È un sito nuovo che fornisce contenuti tematici proprio sulla leadership. Durante la crisi ho trovato uno strumento dedicato proprio a questo ambito, una piattaforma online che si basa sull’aspetto ludico, una leadership simulation: il partecipante gioca un ruolo serio, lavora in un’azienda e guida un team di persone virtuali attraverso sfide di leadership basate sul flow, sul creare ambienti lavorativi coinvolgenti. L’obiettivo ultimo, in cui credo fortemente, è infatti quello di sviluppare il benessere collettivo, portando la felicità ai collaboratori e aiutandoli a lavorare nel miglior modo possibile. Grazie a questo strumento sto vivendo un salto di qualità molto importante per il mio lavoro.
Abbiamo detto che le crisi possono portare anche delle opportunità: come valuti la condizione di Smart Working vissuta da milioni di persone durante l’emergenza?
Ho esperienza di clienti che hanno tratto benefici dallo Smart Working, vedo molti aspetti sicuramente positivi. Ovviamente non credo che il lavoro vis a vis possa essere sostituito in toto dalla modalità da remoto, ma un giusto equilibrio tra i due approcci permette di trarre numerosi benefici in termini di minor inquinamento, meno costi indiretti e meno traffico per gli spostamenti. Sono anche convinto che nei prossimi anni assisteremo allo sviluppo di nuovi strumenti tecnologici che agevoleranno ulteriormente la modalità Smart Working; prima dell’emergenza, infatti, le aziende non avevano ancora investito in questo ambito.
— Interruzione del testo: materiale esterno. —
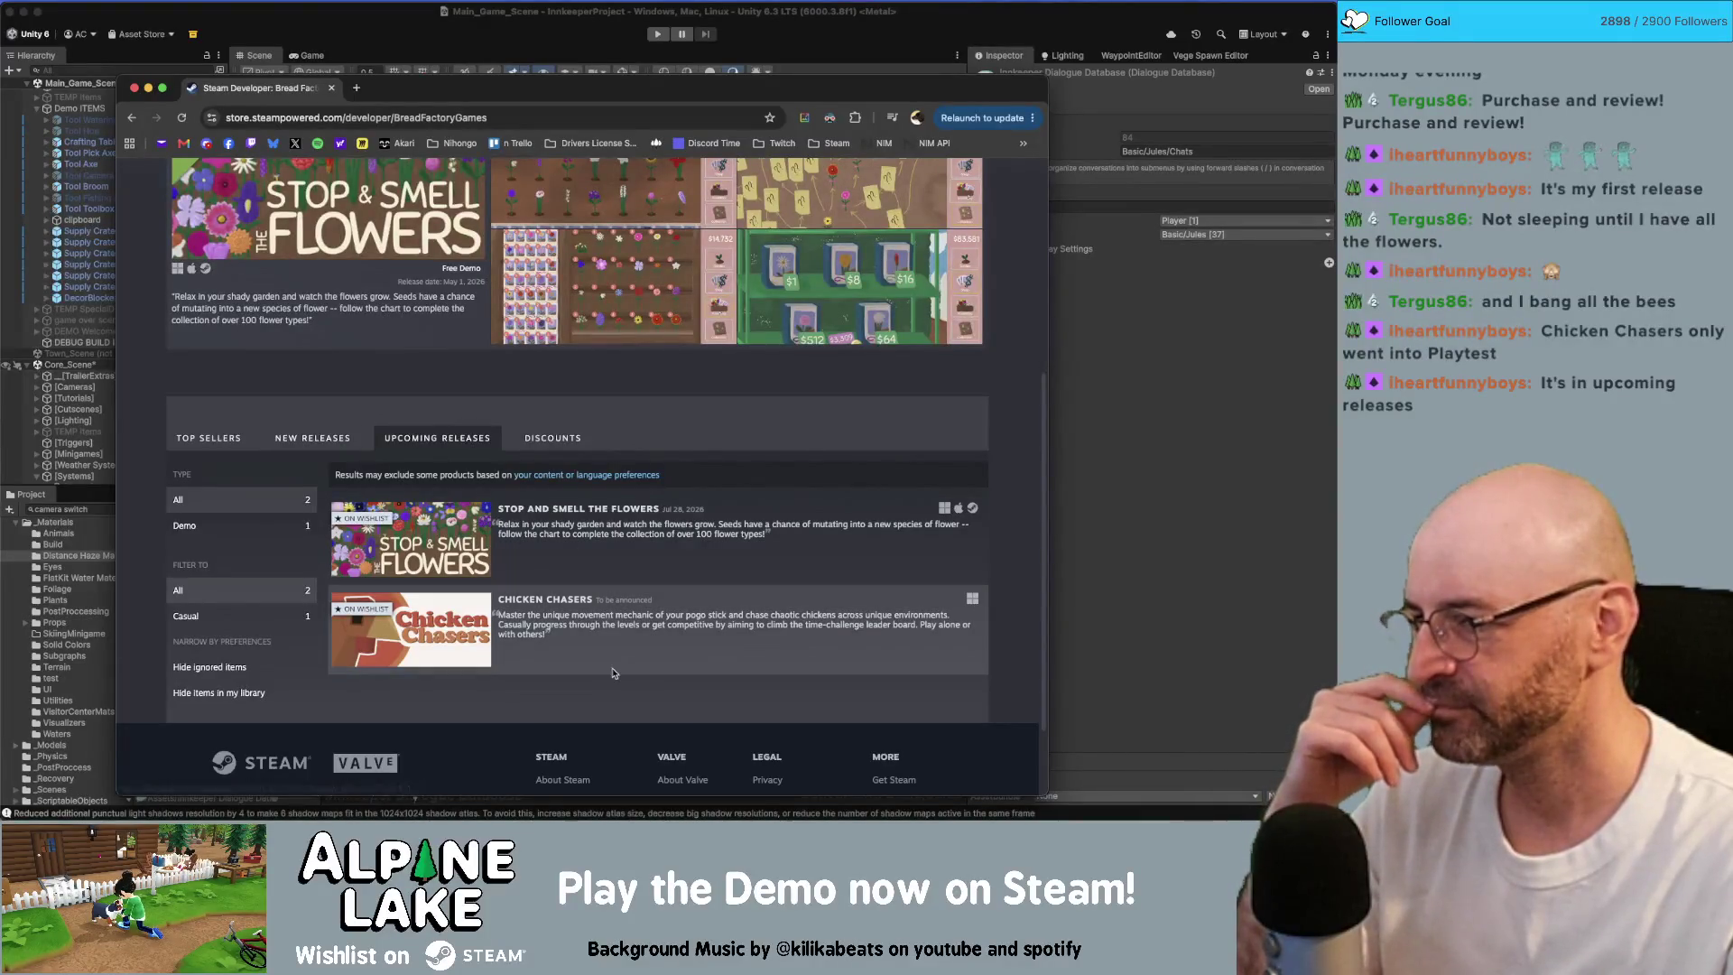
{"action": "left_click", "coordinate": [612, 632]}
Una costruzione realizzata con il metodo Lego Serious Play. “Come coach adotto un approccio coinvolgente attraverso lo strumento del gioco”, afferma Stefano Selvini.
Che tipo di suggerimento vorresti dare a coloro che desiderano diventare coach?
Penso che al giorno d’oggi stiano emergendo tantissime figure, anche molto giovani, di coach che definirei un po’ tuttologi. Io, personalmente, consiglio di trovare una propria area di competenza, in cui si è esperti, e prepararsi a diventare specialisti di quell’area di competenza. Io, per esempio, mi sono posizionato come coach del gioco e di supporto ai leader anche grazie alla mia personale esperienza professionale.
Infine, a una persona che invece cerca un coach, che tipo di criterio di scelta consiglieresti?
Esattamente lo stesso consiglio che darei a un coach: direi di cercare qualcuno che sia specializzato nell’ambito specifico di cui lui o lei ha bisogno, non rivolgendosi a coloro che si professano esperti di ogni settore, ma di indirizzarsi verso un aspetto particolare. Penso, per esempio, alla crescita di una startup, alle dinamiche di un’agenzia di viaggio, allo sviluppo di un leader. Occorre valutare la reale esperienza sul campo e la professionalità del coach a cui ci si rivolge, le sue competenze reali. Una volta scelto il professionista, si potrà intraprendere insieme a lui il meraviglioso viaggio alla scoperta del proprio potenziale ancora inespresso. ©TECNeLaB
Mi piace lavorare sulla felicità, sul benessere delle persone, prendendo un contesto ludico e applicandolo nell’apprendimento e nella scoperta di situazioni reali e serie.